If you drive a car, SUV, minivan, van, or pick-up for business, you can deduct your car expenses. You can use the standard mileage rate or you can deduct your actual driving expenses.

The standard mileage rate is the easiest to use because you take a mileage deduction for a specified number of cents for every business mile you drive. To figure out your 2016 mileage deduction, multiply your business miles by the 2016 standard mileage rate of 54 cents per mile.

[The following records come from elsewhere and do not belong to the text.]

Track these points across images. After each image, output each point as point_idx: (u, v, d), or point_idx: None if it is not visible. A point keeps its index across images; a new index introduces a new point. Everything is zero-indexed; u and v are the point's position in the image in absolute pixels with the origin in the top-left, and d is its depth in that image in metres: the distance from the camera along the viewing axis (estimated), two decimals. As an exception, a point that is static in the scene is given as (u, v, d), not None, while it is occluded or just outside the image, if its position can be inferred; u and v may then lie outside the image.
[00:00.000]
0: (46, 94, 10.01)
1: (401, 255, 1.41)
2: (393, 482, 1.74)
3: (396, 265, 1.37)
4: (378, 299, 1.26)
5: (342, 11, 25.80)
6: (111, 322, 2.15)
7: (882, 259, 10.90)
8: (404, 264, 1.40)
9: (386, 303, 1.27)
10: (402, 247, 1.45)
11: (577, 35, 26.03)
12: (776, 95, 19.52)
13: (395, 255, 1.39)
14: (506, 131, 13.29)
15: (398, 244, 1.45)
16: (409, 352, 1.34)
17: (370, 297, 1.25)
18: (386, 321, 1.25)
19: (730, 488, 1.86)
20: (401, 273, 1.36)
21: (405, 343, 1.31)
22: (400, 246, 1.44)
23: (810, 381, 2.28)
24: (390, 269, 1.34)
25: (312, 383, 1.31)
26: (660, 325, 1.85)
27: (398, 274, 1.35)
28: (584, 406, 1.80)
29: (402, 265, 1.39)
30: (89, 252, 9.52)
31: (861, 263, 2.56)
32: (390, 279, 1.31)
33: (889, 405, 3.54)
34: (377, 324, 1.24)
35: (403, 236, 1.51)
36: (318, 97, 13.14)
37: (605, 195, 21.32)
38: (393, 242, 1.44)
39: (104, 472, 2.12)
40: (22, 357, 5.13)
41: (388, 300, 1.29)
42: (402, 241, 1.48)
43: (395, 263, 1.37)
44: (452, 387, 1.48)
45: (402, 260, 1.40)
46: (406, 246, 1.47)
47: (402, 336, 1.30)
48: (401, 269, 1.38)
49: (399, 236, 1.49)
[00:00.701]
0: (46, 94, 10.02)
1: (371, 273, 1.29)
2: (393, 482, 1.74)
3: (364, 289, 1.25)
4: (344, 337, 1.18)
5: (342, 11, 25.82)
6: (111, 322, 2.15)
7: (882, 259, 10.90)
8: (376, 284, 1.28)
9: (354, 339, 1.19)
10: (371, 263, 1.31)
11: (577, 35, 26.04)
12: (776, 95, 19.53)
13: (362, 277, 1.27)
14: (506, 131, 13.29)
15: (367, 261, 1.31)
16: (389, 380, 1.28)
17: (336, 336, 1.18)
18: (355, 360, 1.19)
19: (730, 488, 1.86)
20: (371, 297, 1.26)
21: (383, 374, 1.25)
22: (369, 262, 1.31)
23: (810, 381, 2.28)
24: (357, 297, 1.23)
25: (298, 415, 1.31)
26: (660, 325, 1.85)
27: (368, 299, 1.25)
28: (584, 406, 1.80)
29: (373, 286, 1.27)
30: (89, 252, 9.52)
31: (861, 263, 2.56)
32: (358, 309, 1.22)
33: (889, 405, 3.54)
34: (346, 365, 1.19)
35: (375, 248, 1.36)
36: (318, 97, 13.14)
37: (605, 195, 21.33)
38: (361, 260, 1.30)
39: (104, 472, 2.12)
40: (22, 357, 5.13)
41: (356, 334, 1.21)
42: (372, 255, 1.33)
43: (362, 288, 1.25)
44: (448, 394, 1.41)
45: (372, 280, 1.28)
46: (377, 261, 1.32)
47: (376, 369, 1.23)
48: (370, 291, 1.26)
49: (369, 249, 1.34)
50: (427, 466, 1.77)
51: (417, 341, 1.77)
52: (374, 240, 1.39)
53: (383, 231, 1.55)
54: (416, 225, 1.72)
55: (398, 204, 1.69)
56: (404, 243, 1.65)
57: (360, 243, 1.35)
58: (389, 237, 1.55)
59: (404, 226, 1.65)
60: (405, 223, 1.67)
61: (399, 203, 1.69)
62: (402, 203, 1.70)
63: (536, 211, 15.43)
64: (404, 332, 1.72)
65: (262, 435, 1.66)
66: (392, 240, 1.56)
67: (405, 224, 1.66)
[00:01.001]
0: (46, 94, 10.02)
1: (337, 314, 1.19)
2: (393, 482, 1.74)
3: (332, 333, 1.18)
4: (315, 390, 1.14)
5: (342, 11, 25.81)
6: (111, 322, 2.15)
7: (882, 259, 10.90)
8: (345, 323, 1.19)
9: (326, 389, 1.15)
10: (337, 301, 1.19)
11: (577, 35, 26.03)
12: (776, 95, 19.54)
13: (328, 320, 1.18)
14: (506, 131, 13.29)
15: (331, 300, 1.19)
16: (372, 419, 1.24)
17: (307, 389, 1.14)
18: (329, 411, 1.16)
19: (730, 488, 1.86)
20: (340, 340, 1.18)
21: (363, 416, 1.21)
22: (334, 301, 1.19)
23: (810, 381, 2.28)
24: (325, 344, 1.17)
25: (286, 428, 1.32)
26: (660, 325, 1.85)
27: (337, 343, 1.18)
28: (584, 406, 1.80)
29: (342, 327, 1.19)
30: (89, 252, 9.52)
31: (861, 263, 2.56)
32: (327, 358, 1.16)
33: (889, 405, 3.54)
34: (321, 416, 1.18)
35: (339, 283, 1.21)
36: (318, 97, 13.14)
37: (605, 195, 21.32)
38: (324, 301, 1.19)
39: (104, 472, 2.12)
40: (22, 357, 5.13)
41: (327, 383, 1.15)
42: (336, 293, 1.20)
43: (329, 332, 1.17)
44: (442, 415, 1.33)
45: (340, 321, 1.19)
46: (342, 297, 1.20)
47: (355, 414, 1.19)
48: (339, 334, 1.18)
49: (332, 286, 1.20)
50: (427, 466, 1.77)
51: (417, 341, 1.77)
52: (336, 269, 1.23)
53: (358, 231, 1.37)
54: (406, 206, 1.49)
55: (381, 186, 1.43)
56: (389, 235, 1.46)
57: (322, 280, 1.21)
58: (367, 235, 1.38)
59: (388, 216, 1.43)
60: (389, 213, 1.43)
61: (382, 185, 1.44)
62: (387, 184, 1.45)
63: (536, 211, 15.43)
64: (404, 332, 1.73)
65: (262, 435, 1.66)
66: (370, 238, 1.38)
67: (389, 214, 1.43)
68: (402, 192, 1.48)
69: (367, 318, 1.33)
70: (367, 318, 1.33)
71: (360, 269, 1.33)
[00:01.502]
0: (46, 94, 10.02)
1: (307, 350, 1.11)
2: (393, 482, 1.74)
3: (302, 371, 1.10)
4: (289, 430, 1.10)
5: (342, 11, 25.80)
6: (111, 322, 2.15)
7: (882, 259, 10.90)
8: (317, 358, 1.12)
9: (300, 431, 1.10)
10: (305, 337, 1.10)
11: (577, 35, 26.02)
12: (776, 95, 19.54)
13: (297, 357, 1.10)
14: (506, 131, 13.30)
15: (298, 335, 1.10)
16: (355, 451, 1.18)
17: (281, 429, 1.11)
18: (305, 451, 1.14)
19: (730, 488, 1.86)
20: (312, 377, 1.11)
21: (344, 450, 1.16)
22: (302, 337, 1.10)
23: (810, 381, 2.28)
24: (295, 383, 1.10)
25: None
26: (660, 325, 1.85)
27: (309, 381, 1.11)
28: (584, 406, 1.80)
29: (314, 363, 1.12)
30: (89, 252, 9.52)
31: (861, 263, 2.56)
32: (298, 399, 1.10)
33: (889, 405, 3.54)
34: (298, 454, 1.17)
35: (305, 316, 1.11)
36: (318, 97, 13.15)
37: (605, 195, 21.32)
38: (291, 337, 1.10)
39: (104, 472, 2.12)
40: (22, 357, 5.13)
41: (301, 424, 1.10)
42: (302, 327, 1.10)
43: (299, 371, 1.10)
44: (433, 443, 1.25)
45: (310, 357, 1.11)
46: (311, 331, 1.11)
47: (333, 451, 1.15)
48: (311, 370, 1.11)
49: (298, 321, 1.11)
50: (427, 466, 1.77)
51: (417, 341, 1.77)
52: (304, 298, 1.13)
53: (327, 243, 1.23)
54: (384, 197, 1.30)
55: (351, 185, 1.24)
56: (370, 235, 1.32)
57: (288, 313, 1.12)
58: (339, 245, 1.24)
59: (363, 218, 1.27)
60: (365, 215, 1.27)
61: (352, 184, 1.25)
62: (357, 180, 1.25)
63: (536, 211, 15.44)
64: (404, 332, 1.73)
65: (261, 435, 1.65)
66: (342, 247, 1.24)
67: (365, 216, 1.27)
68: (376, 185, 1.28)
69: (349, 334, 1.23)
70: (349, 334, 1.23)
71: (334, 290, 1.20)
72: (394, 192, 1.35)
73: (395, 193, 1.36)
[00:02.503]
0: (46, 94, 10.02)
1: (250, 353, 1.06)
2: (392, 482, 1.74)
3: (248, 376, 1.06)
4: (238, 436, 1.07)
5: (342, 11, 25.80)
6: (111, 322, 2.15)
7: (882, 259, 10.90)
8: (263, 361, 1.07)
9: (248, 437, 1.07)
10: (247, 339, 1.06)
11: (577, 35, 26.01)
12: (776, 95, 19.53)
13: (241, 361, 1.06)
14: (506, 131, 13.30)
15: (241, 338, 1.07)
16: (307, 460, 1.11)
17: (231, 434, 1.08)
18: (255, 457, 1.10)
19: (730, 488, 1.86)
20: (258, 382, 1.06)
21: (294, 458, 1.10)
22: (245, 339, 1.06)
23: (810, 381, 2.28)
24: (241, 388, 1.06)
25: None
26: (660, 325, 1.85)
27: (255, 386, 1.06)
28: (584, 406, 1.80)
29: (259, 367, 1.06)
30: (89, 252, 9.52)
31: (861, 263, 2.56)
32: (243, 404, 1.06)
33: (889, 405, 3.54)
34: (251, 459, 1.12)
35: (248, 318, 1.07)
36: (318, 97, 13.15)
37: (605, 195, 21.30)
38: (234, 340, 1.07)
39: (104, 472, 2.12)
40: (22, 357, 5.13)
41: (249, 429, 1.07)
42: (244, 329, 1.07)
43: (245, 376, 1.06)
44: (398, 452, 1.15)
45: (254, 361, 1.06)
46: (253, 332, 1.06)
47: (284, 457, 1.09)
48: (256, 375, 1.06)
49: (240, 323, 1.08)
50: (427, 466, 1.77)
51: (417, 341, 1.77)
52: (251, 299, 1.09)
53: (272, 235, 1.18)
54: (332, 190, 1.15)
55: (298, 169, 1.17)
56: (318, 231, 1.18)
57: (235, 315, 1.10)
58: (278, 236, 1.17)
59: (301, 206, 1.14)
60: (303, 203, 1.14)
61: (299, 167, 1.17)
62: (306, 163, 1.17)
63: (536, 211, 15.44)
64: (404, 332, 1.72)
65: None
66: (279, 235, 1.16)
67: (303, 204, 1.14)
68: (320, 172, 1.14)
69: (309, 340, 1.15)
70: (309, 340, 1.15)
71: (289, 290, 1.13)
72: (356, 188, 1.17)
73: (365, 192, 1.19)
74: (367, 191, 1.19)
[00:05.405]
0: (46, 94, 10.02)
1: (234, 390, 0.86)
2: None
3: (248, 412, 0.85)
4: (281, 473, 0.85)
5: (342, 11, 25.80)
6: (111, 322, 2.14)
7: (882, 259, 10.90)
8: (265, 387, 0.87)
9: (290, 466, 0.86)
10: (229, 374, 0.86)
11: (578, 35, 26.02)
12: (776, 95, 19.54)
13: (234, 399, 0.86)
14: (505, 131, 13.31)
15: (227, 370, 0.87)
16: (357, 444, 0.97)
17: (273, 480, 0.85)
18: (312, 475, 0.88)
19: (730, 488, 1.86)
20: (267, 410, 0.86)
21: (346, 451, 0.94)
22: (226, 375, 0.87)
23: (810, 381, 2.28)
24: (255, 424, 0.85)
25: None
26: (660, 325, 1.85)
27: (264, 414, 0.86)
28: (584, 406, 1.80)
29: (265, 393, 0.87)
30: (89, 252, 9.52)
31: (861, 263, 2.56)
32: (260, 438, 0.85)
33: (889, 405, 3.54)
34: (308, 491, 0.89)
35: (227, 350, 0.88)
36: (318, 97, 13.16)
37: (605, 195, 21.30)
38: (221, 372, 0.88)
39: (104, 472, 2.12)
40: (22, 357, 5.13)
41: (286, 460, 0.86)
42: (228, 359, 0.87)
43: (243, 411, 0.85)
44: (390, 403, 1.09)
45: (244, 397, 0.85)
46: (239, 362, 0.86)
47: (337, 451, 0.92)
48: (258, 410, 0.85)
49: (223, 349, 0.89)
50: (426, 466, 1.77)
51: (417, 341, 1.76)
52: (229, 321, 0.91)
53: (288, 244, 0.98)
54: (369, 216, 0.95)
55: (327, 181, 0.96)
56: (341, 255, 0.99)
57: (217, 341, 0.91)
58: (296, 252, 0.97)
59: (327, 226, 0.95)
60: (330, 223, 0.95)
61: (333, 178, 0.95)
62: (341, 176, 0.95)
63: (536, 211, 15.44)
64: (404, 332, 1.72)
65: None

With this, you cannot deduct actual car operating expenses like maintenance and repairs, gasoline and its taxes, oil, insurance, and vehicle registration fees. All of these items, as well as depreciation, are factored into the 2016 mileage rate set by the IRS. Yet, you can deduct the interest you pay on a car loan, as well as parking fees and tolls for business trips (but you can’t deduct parking ticket fines or the cost of parking your car at your place of work).

The IRS adjusts the standard mileage rate each year. The annual adjustments are based on the actual costs of operating a vehicle, using a complex formula that is not disclosed to the public.

The standard mileage rate is ordinarily set for the beginning of the year and remains in effect for the entire year. But, if gas prices continue to remain low or rise dramatically, the IRS could make a mid-year correction for the last half of the year. It has done this before during years when gas prices were extremely volatile.